PAMF's Dr. Enoch Choi
Technology has its limits.
At least one American aid team has dispatched to Japan, iPhones and iPads with mobile EMR software and medical reference tools in hand. But they haven’t been able to unleash the power of their handheld computers to help the estimated 261,000 people still living in shelters as of Wednesday—12 days after the devastating earthquake and tsunami.
“They’re desperate for basic food, water, fuel,” says Dr. Enoch Choi, an urgent care physician at Palo Alto (Calif.) Medical Foundation and medical director of Jordan International Aid, a California-based Christian aid organization. “They’re out of medicine.”
There is a particular shortage of potassium iodide pills to counter the effects of radiation from crippled nuclear power plants, Choi says.
Jordan International Aid has sent a team of nine disaster-response veterans, including a physician and a nurse, to help in the coastal city of Ishinomaki, which was all but washed away by the tsunami that followed the 9.0-magnitude quake on March 11. But most couldn’t get transportation from Sendai, the capital of Miyagi Prefecture and the largest city in Japan’s Tohugu region, where the disaster is centered.
“The sad thing is, medical volunteers are all jammed up in Sendai,” Choi reports. While he remains in California, he is in regular contact with the aid team in Japan and is preparing for future relief missions once the situation is more under control.
“This time, it’s almost far too early,” says Choi, who notes that the conditions are very different in Japan than they were in Haiti last year. Choi helped put together nine relief missions to Haiti in 2010, where he and other clinicians charted patients with iChart mobile EMR software on iPhone 4s, obtained through a grant from Epocrates.
For the Japan relief efforts, the team has six iPhone 4s and three iPads, plus mobile Internet access via a MiFi hot spot donated by XCom Global.
So far, only a couple of Jordan International Aid representatives have made it to Ishinomaki. (Jesse Mendoza, president of the organization, has posted a series of videos, shot on an iPhone, of his journey to Ishinomaki and his observations there.)
The physician, Dr. Tim Riesenberger, and nurse, Vanessa Remhof, have registered with local authorities so they are able to practice in Japan and have been doing what they can to help displaced people in shelters around Sendai. They participated in a web chat Tuesday night that is archived on interactive health site MedHelp.org.

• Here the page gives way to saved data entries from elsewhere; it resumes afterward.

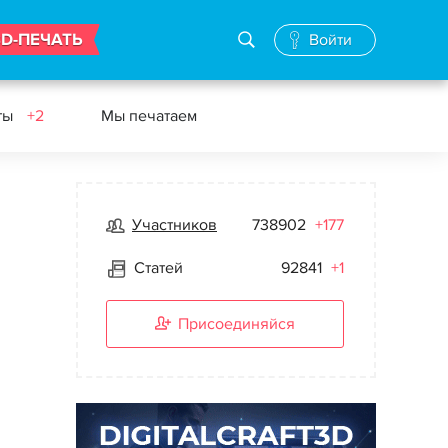
3D-ПЕЧАТЬ
Войти
ты
+2
Мы печатаем
Участников
738902
+177
Статей
92841
+1
Присоединяйся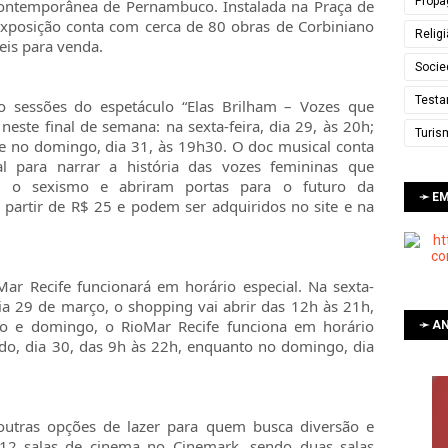
Propa
contemporânea de Pernambuco. Instalada na Praça de
 exposição conta com cerca de 80 obras de Corbiniano
Relig
eis para venda.
Socie
Testa
o sessões do espetáculo “Elas Brilham – Vozes que
ste final de semana: na sexta-feira, dia 29, às 20h;
Turis
 e no domingo, dia 31, às 19h30. O doc musical conta
al para narrar a história das vozes femininas que
am o sexismo e abriram portas para o futuro da
➛ E
partir de R$ 25 e podem ser adquiridos no site e na
ar Recife funcionará em horário especial. Na sexta-
 dia 29 de março, o shopping vai abrir das 12h às 21h,
o e domingo, o RioMar Recife funciona em horário
➛ AN
do, dia 30, das 9h às 22h, enquanto no domingo, dia
outras opções de lazer para quem busca diversão e
2 salas de cinema no Cinemark, sendo duas salas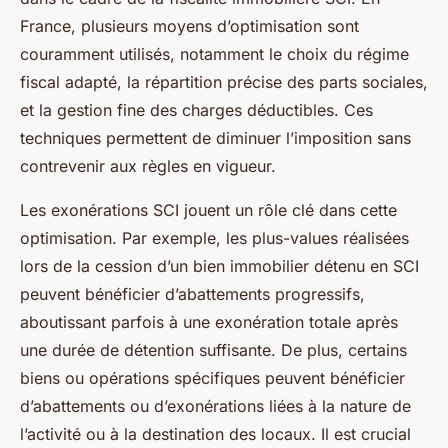
France, plusieurs moyens d’optimisation sont
couramment utilisés, notamment le choix du régime
fiscal adapté, la répartition précise des parts sociales,
et la gestion fine des charges déductibles. Ces
techniques permettent de diminuer l’imposition sans
contrevenir aux règles en vigueur.
Les exonérations SCI jouent un rôle clé dans cette
optimisation. Par exemple, les plus-values réalisées
lors de la cession d’un bien immobilier détenu en SCI
peuvent bénéficier d’abattements progressifs,
aboutissant parfois à une exonération totale après
une durée de détention suffisante. De plus, certains
biens ou opérations spécifiques peuvent bénéficier
d’abattements ou d’exonérations liées à la nature de
l’activité ou à la destination des locaux. Il est crucial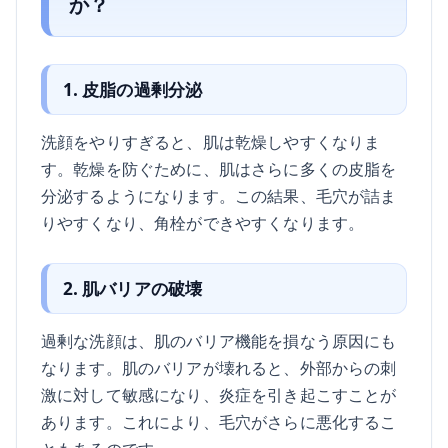
か？
1. 皮脂の過剰分泌
洗顔をやりすぎると、肌は乾燥しやすくなりま
す。乾燥を防ぐために、肌はさらに多くの皮脂を
分泌するようになります。この結果、毛穴が詰ま
りやすくなり、角栓ができやすくなります。
2. 肌バリアの破壊
過剰な洗顔は、肌のバリア機能を損なう原因にも
なります。肌のバリアが壊れると、外部からの刺
激に対して敏感になり、炎症を引き起こすことが
あります。これにより、毛穴がさらに悪化するこ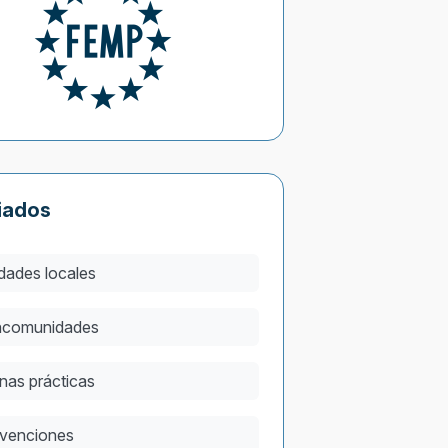
iados
dades locales
comunidades
nas prácticas
venciones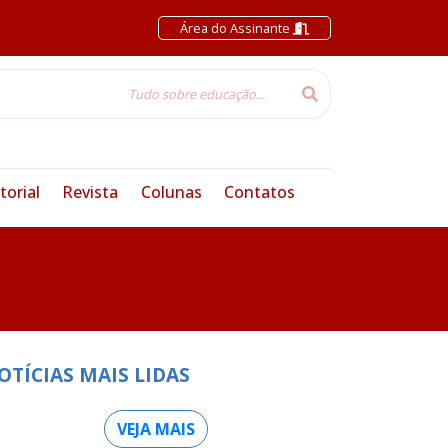
Área do Assinante
torial
Revista
Colunas
Contatos
OTÍCIAS MAIS LIDAS
VEJA MAIS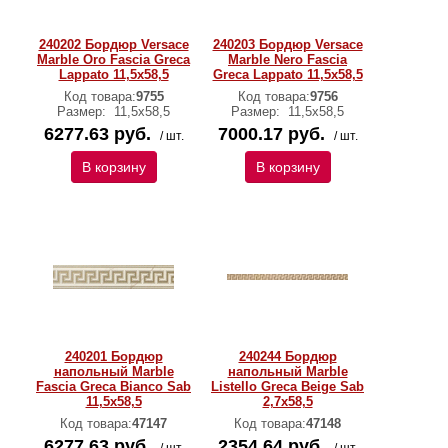
240202 Бордюр Versace
240203 Бордюр Versace
Marble Oro Fascia Greca
Marble Nero Fascia
Lappato 11,5х58,5
Greca Lappato 11,5х58,5
Код товара:
9755
Код товара:
9756
Размер:
11,5х58,5
Размер:
11,5х58,5
6277.63 руб.
7000.17 руб.
/ шт.
/ шт.
В корзину
В корзину
240201 Бордюр
240244 Бордюр
напольный Marble
напольный Marble
Fascia Greca Bianco Sab
Listello Greca Beige Sab
11,5x58,5
2,7x58,5
Код товара:
47147
Код товара:
47148
6277.63 руб.
2354.64 руб.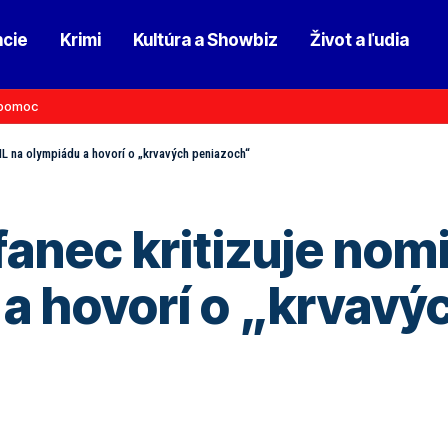
ncie
Krimi
Kultúra a Showbiz
Život a ľudia
pomoc
HL na olympiádu a hovorí o „krvavých peniazoch“
anec kritizuje nom
a hovorí o „krvavý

Major issues there include transportation to the hardest-hit areas, as well as a tragic bit of irony. The Japanese people are among the best-prepared in the world for a disaster situation, and, according to Choi, elderly citizens with chronic diseases often keep a couple months’ worth of medications on hand. “The problem is, all of their homes are washed away,” Choi says.
When such people show up at shelters seeking help, they often can’t remember the names of the medications they were on, Choi notes—exactly what happened to those forced out of New Orleans by Hurricane Katrina. But because Japanese physicians often dispense their own medications, there aren’t good pharmacy records available like there was in Louisiana in 2005, so volunteers at relief clinics to guess.
“They know what problem [patients] have. They just don’t know which meds to prescribe.” Choi explains. “Some elderly may die because of adverse reactions.”
This, according to Choi, “underscores the need for health information exchange.”
Choi’s team also reports not being aware of any medevac operations from the disaster area to Tokyo, even though many local hospitals were destroyed. “This suggests that many people were swept away by the tsunami and died,” he says.
He also believes that the self-sufficient nature of Japanese culture has prevented many people from seeking help. “I’m worried that a lot of people are sheltering in their homes without food and water,” Choi says. Based on United Nations reports, Choi says that more than 170,000 people in Japan were not in shelters but also not in their homes, either, as of Tuesday.
“This speaks to the need for telemedicine,” he says.